I vividly remember the first Englishman I met who became a lifetime friend. This was the journalist George Hutchinson, a biographer of Harold Macmillan, who had accompanied Macmillan on his important trip to the Soviet Union to meet Nikita Khrushchev in 1959 and open a dialogue with Russia over arms control. George, when I first knew him, was working for Lord Beaverbrook, the newspaper tycoon whom Churchill had coopted into his War Cabinet during the Second World War. He was also a great friend of the legendary Emile Bustani, a presidential hopeful in Lebanon. As with George Hutchinson, Emile’s life was cut short relatively early, though in his case in a plane that crashed into the sea after take-off in Beirut. On several occasions George Hutchinson took me with him when he visited Emile Bustani in the permanent suite, furnished by himself, that he had taken in the Hyde Park Hotel in Knightsbridge.
As I now realise, Emile was George Zakhem’s mentor and role model. I got to know Emile as well as one could from a few visits, and was struck by his charisma, which I found totally engrossing. George Zakhem’s description of Emile in fact verges on hero worship . It only goes to show the high esteem in which he held this great figure, but it is also typical of the author himself.

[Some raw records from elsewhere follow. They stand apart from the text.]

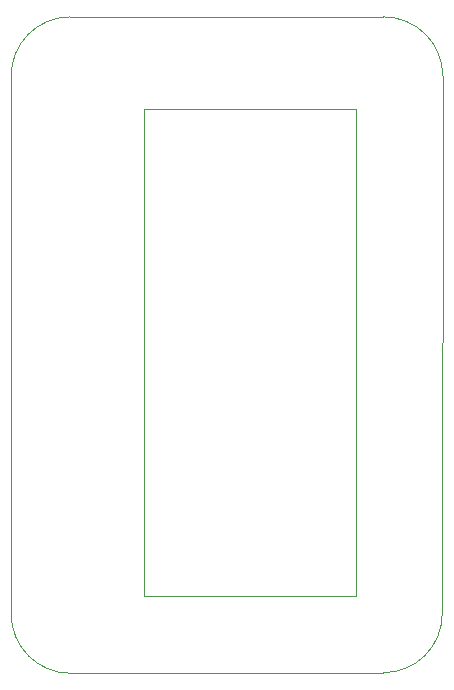
<source format=gbr>
%TF.GenerationSoftware,KiCad,Pcbnew,8.0.6*%
%TF.CreationDate,2024-10-27T10:54:55+01:00*%
%TF.ProjectId,Motor_Driver_carrier_board,4d6f746f-725f-4447-9269-7665725f6361,rev?*%
%TF.SameCoordinates,Original*%
%TF.FileFunction,Profile,NP*%
%FSLAX46Y46*%
G04 Gerber Fmt 4.6, Leading zero omitted, Abs format (unit mm)*
G04 Created by KiCad (PCBNEW 8.0.6) date 2024-10-27 10:54:55*
%MOMM*%
%LPD*%
G01*
G04 APERTURE LIST*
%TA.AperFunction,Profile*%
%ADD10C,0.050000*%
%TD*%
G04 APERTURE END LIST*
D10*
X118922973Y-41550011D02*
X145475000Y-41550000D01*
X113950000Y-92125000D02*
X113950000Y-46575000D01*
X125200000Y-49375000D02*
X143150000Y-49375000D01*
X143150000Y-90575000D01*
X125200000Y-90575000D01*
X125200000Y-49375000D01*
X150450000Y-92050000D02*
G75*
G02*
X145449999Y-97075188I-4975000J-50000D01*
G01*
X118975000Y-97125062D02*
G75*
G02*
X113950000Y-92125000I0J5025062D01*
G01*
X150500062Y-46550000D02*
X150450000Y-92050000D01*
X113950000Y-46575000D02*
G75*
G02*
X118922973Y-41550011I5000000J25000D01*
G01*
X145475000Y-41550000D02*
G75*
G02*
X150500062Y-46550000I25000J-5000000D01*
G01*
X145449999Y-97075188D02*
X118975000Y-97125062D01*
M02*

</source>
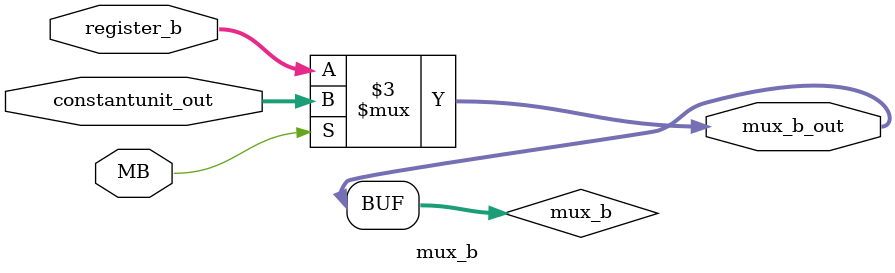
<source format=v>
`timescale 1ns / 1ps


module mux_b(
input MB, // mux a selector lines
input [7:0]constantunit_out,  //pc value from prevous cycle
input [7:0]register_b, //register a value output
output [7:0]mux_b_out  // mux a output value
);
reg [7:0]mux_b;  // register value a out
always@(*)
begin

if (MB)
    mux_b = constantunit_out;
else
    mux_b = register_b;
end
assign mux_b_out = mux_b ;
endmodule
</source>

Beneath his veneer of the hard practicality of a practising entrepreneur, whose survival made him the man he has become, he is notable for his outgoing urge to generosity in both spirit and worldly goods.
My own mentor was Yusif Bedas, who built up Intra Bank from its base in Beirut to a worldwide empire in the late 1950s. He taught me a great deal about finance, but was yet another one who died at the zenith of his achievements. Yusif and Emile were close friends, and George Zakhem also knew him well. Life has a strange way of linking its patterns of destiny.
A few months before George Hutchinson died, I was the publisher of his final book, The Last Edwardian at No. 10, his study of Harold Macmillan. Then I published the memoirs of Emile’s widow, Laura Bustani, A Marriage out of Time: My Life with and without Emile Bustani. Finally, to complete the trilogy, I have published George Zakhem’s autobiography, Men Who Dream Can Do.
Indeed, giants in their time have all been men who dreamed and whose dreams have become reality. The lesson to be learnt is that dreams bring hope, dedication and a passion to use our abilities to do what seems like the impossible and be remembered for never having given up. In George Zakhem’s life, many financial and political storms have raged about him, yet he has stood firm and defied the periods of crisis. More than that, he has diverted proportions of his acquired assets of wealth into supporting worthwhile causes and forward-thinking projects for the future of the region of his birth.
In the Middle East, cultural generosity is in its infancy, and George Zakhem will always be remembered among its pioneers. This November he reached even further with his ethical ideals to give $1 million to establish the George and Lisa Zakhem Kahlil Gibran Chair for Values and Peace in the Department of Anthropology in the University of Maryland. Gibran, the early twentieth-century Lebanese-American poet and thinker, was one of those rare and important advocates for peace, cultural pluralism and human rights who has had a profound influence on many minds. Certainly those were also the business ideals that Emile Bustani followed in his enterprises in the Middle East and elsewhere. In 1988 Quartet published a biography of Gibran by his life-long friend, the Lebanese writer Mikhail Naimy. I even attempted to put Gibran’s life on stage, but copyright complications at the time proved too difficult to overcome.
George Zakhem’s life story makes an intriguing narrative. He interweaves this with many telling anecdotes and insights on the personalities and events encountered along the way. Above all, his book enlightens, combining the optimism of hope with his Christian faith and ethical aims.